Tarefa A |
No texto sobre os estivadores de Setúbal, pelo que fazem greve os 90 estivadores do porto?
Tarefa B |
Por favor, dê seguimento ao texto sobre os estivadores de Setúbal a partir da última frase apresentada.

Excerto do documento |
━━━━━━━━━━━━━━━━━━━━━━━━━━━━━━

Já poucos se lembrarão das praças de jorna onde, pelos nasceres do sol desses alentejos, se apresentavam os jornaleiros, diariamente, para serem contados e escolhidos e aceitarem ou não a jorna por que trabalhariam até ao pôr do sol.
E a casa do conto? A praça de jorna dos estivadores? Ainda ontem uma amiga narrava como o pai por lá passou meia vida, todos os dias, uns contado outros não. Gostava de dizer que tudo isso é passado, mas não é. Hoje, a casa do conto cabe no telemóvel onde o jornaleiro recebe o SMS, com a convocação para o turno da estiva, e com ela o contrato com despedimento garantido no fim do turno. Hoje, como há cem anos.
Hoje, com os 90 estivadores do porto de Setúbal, precários vai para vinte anos, em greve pela contratação coletiva, a policia de intervenção alugada pelo governo aos patrões mafiosos, protegeu a entrada no porto dos amarelos fura greves, protegeu o autocarro de vidros fumados que escondia os cobardes amarelos, fura greves, que fizeram dois turnos de caras tapadas, escondidas envergonhadas com a vergonha da miséria amarela. Ninguém sabe quem são, todos sabemos o que são: miseráveis amarelos fura greves. O lôdo chegou aos cais de Setúbal. A casa do conto continua de boa saúde no porto de Setúbal.

━━━━━━━━━━━━━━━━━━━━━━━━━━━━━━

Dados apresentados |
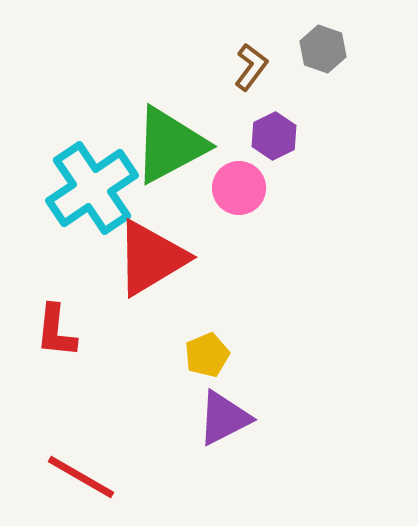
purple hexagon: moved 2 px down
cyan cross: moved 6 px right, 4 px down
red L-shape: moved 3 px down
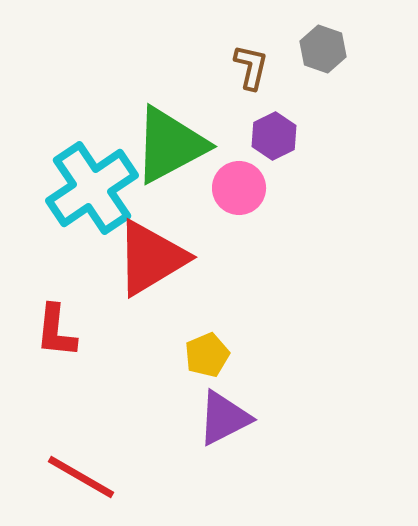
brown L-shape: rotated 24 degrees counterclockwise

━━━━━━━━━━━━━━━━━━━━━━━━━━━━━━

Resultado da tarefa A |
Fazem greve pela contratação coletiva.

Resultado da tarefa B |
Gostei de ver a a CGTP ao lado de quem luta , como sempre, gostei de ver o PCP solidaridário, sempre, sempre ao lado do trabalho, daí não esperávamos outra coisa. Gostei de ver dois deputados, das esquerdas claro, sentados no chão com os grevistas. Em jeito de desculpa vejo a esquerda do PS ao lado de quem trabalha. Sabe bem, mas pergunto-me se quando tiverem maioria absoluta vou ver a Isabel Moreira lado do trabalho ou se ficam todos, como de costume, ao lado do governo que alugou a polícia de intervenção para proteger os amarelos fura greves. Por agora aqui fica a crónica do resquício de esquerda que ainda respira na bancada do governo. Só para futura @Refer&cia
Nem mais um contrato diário
(Isabel Moreira, in Expresso, 2018/11/17)
Ricardo tem 33 anos e trabalha há uma década no Porto de Setúbal. No entanto, dez anos de trabalho não são considerados um emprego permanente. Para os empregadores, Ricardo continua a ser um “trabalhador eventual”, cuja função seria suprimir necessidades temporárias.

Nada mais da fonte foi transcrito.